Please copy all of the records below word for word, leaving out the pictures.

Dataset entries
== Segment start ==
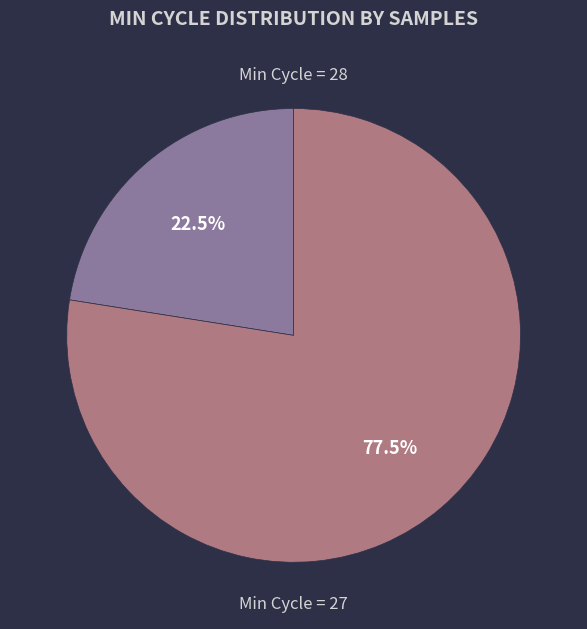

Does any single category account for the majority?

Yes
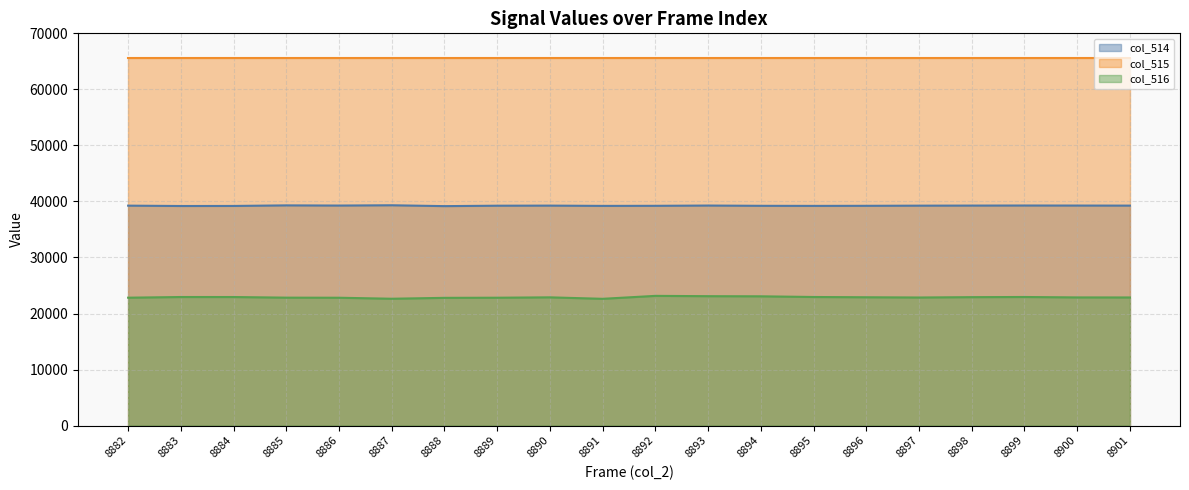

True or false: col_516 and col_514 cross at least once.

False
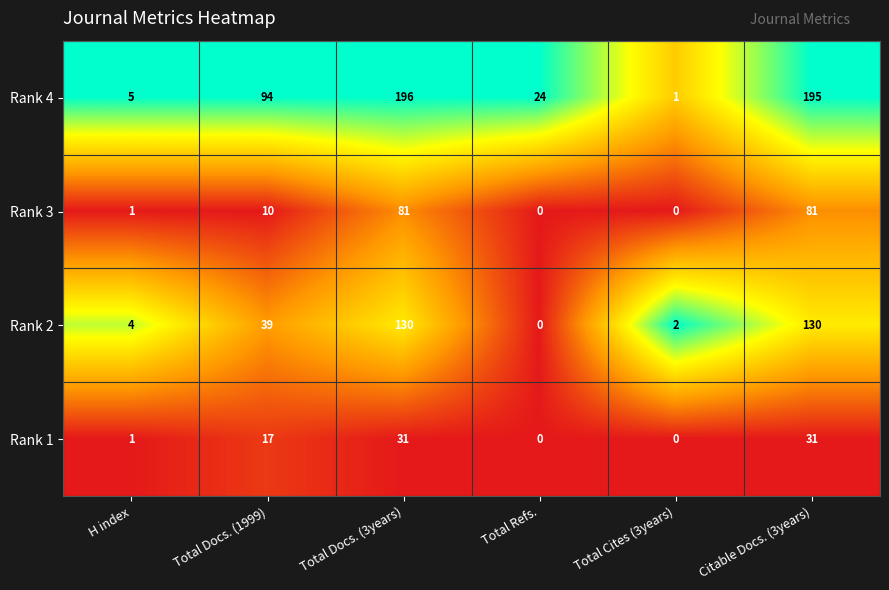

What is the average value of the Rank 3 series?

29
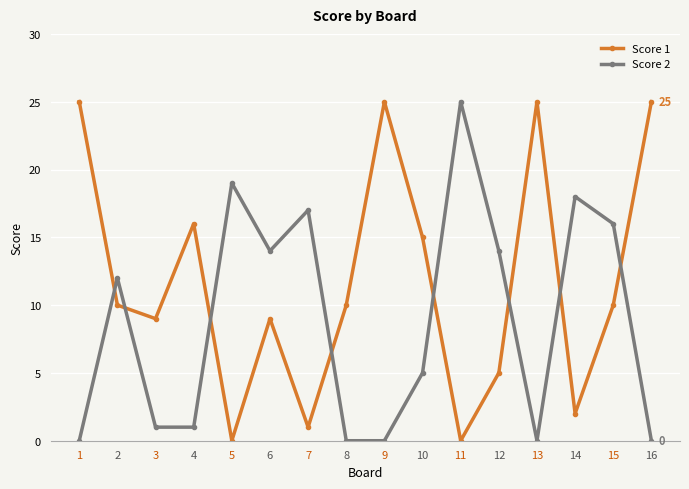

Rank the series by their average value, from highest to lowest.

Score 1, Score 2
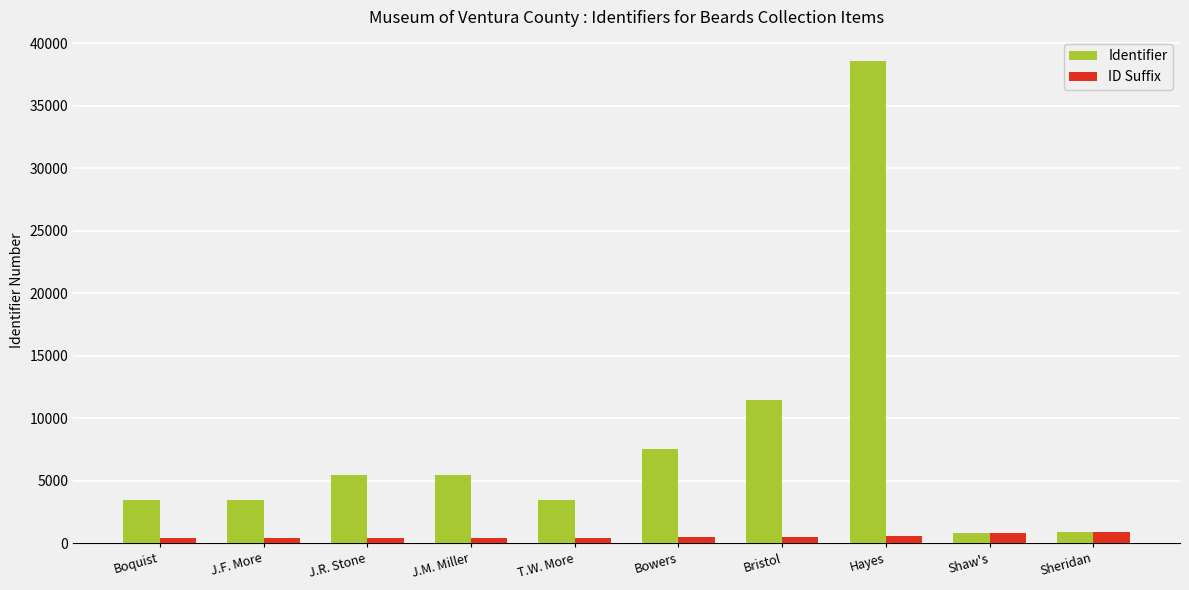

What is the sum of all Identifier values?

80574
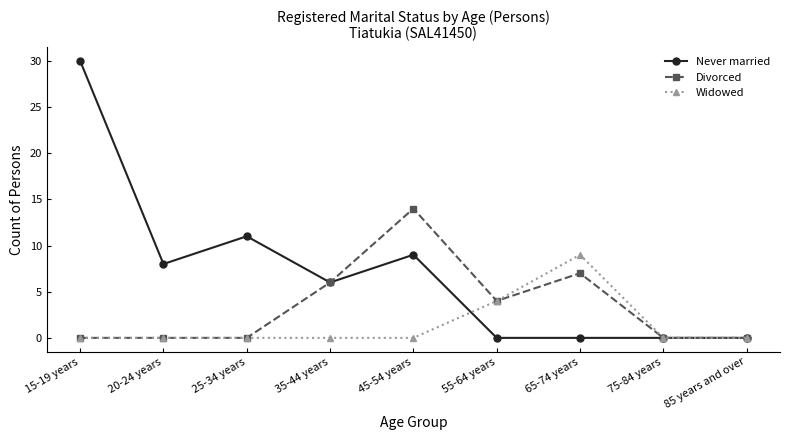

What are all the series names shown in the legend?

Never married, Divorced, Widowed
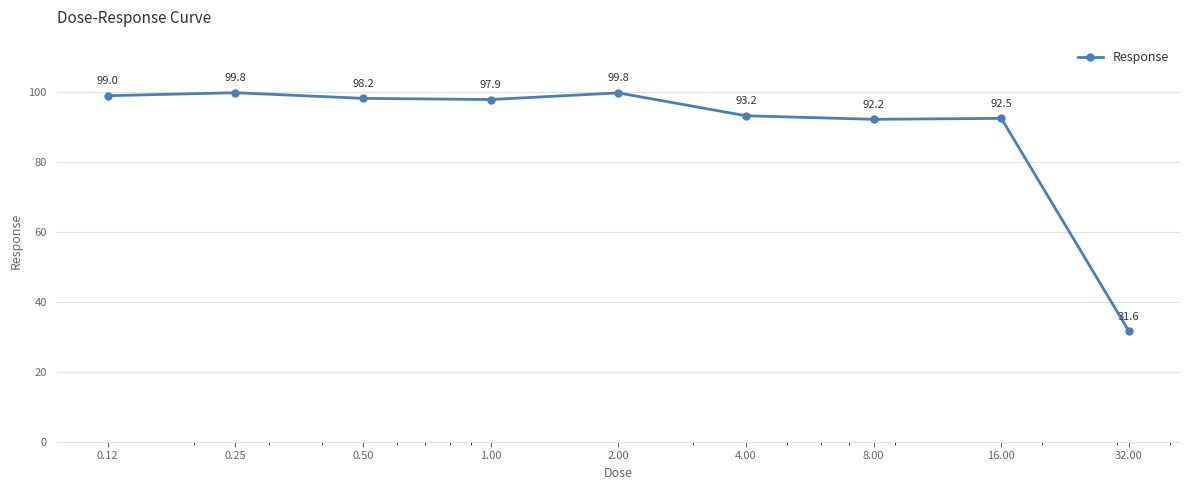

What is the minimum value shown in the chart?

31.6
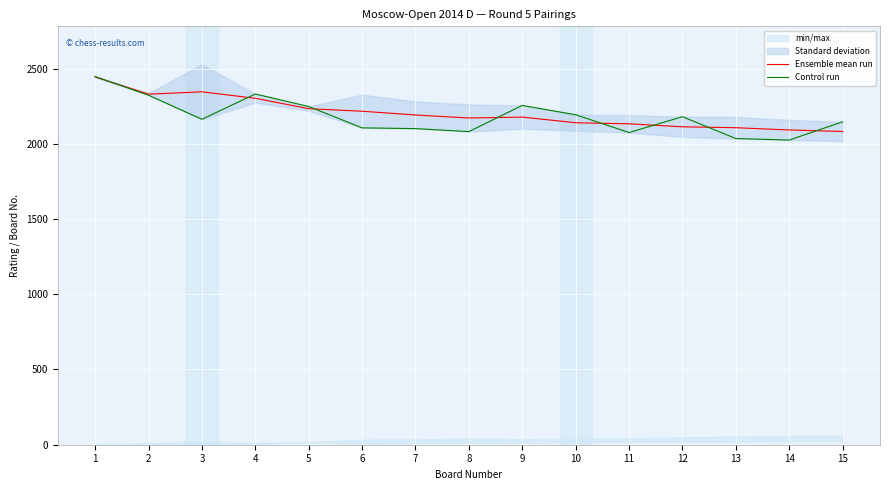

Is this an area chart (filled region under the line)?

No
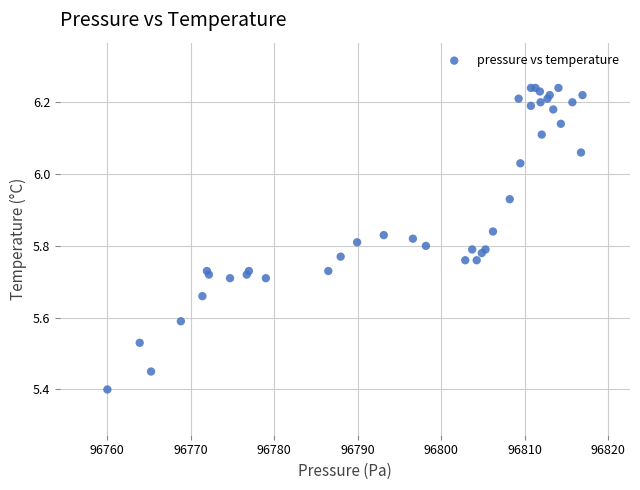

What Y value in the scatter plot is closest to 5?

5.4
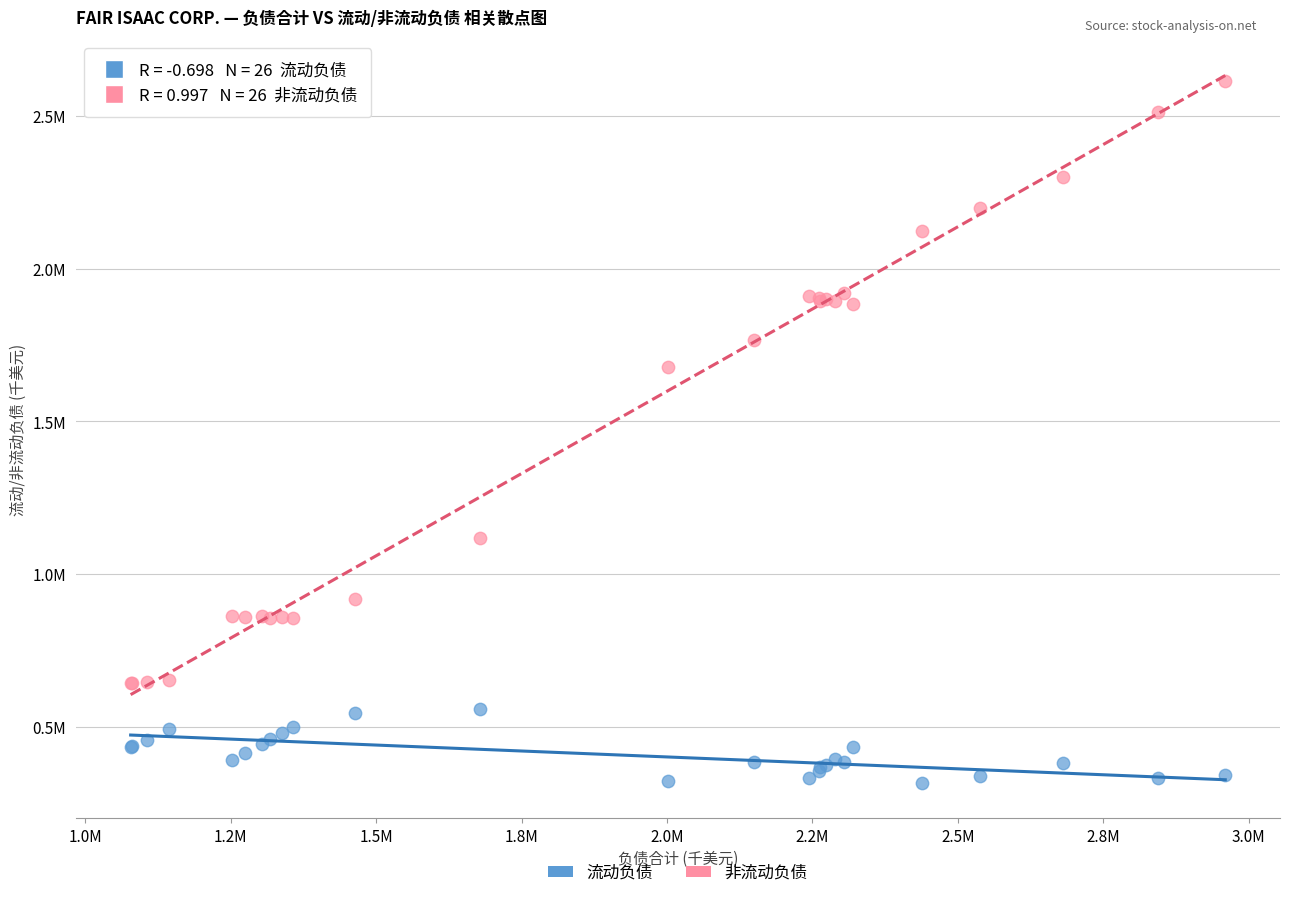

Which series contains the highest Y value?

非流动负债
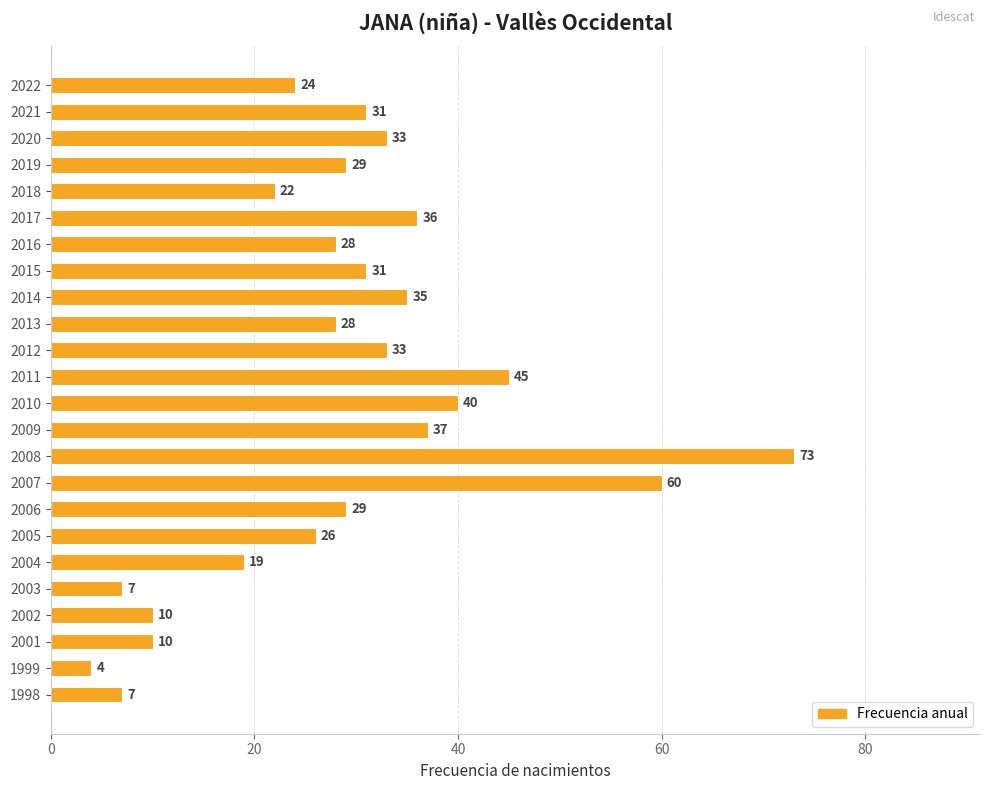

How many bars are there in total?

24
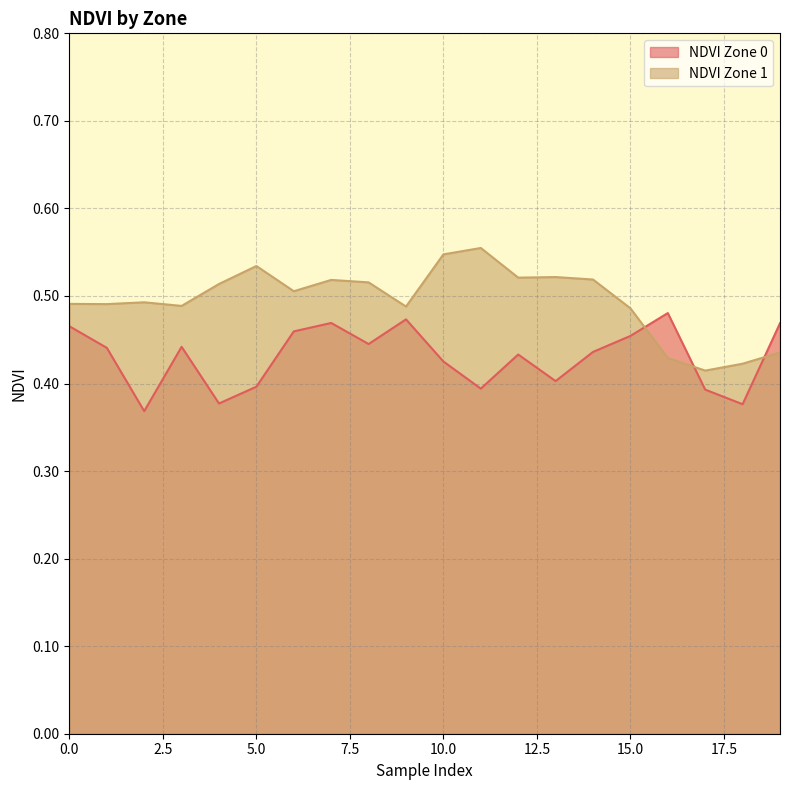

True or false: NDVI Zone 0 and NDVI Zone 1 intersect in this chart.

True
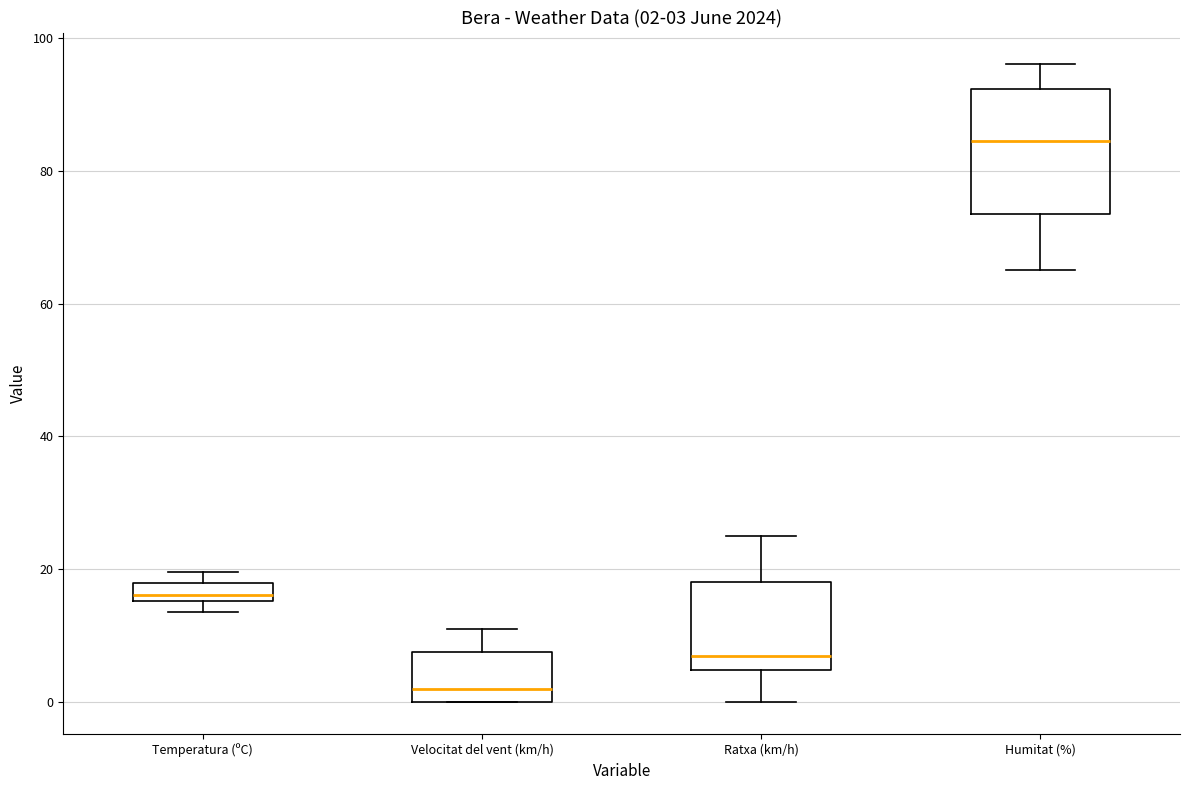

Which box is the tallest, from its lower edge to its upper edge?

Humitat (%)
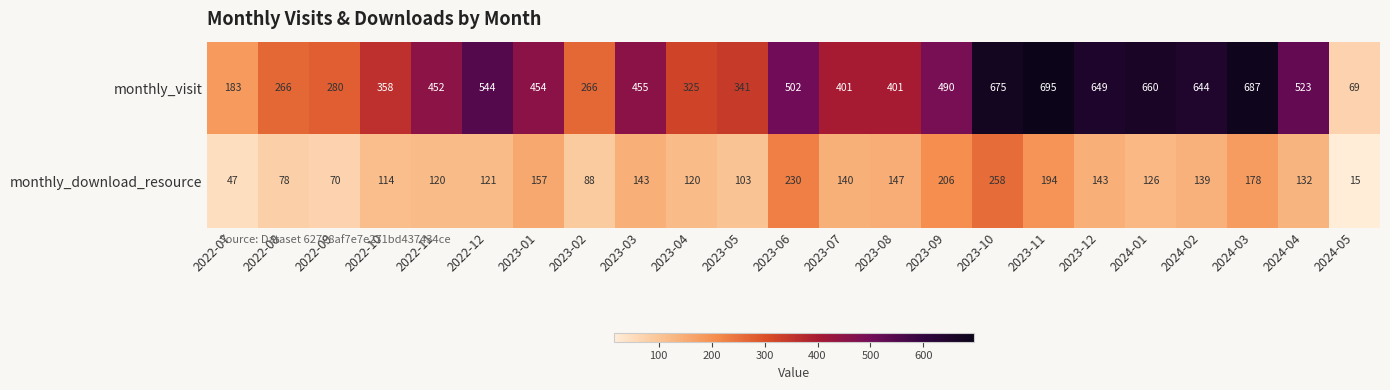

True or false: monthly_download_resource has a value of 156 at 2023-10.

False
== Segment end ==
Expected answer |
Does any single category account for the majority?

Yes

True or false: col_516 and col_514 cross at least once.

False

What is the average value of the Rank 3 series?

29

Rank the series by their average value, from highest to lowest.

Score 1, Score 2

What is the sum of all Identifier values?

80574

What are all the series names shown in the legend?

Never married, Divorced, Widowed

What is the minimum value shown in the chart?

31.6

Is this an area chart (filled region under the line)?

No

What Y value in the scatter plot is closest to 5?

5.4

Which series contains the highest Y value?

非流动负债

How many bars are there in total?

24

True or false: NDVI Zone 0 and NDVI Zone 1 intersect in this chart.

True

Which box is the tallest, from its lower edge to its upper edge?

Humitat (%)

True or false: monthly_download_resource has a value of 156 at 2023-10.

False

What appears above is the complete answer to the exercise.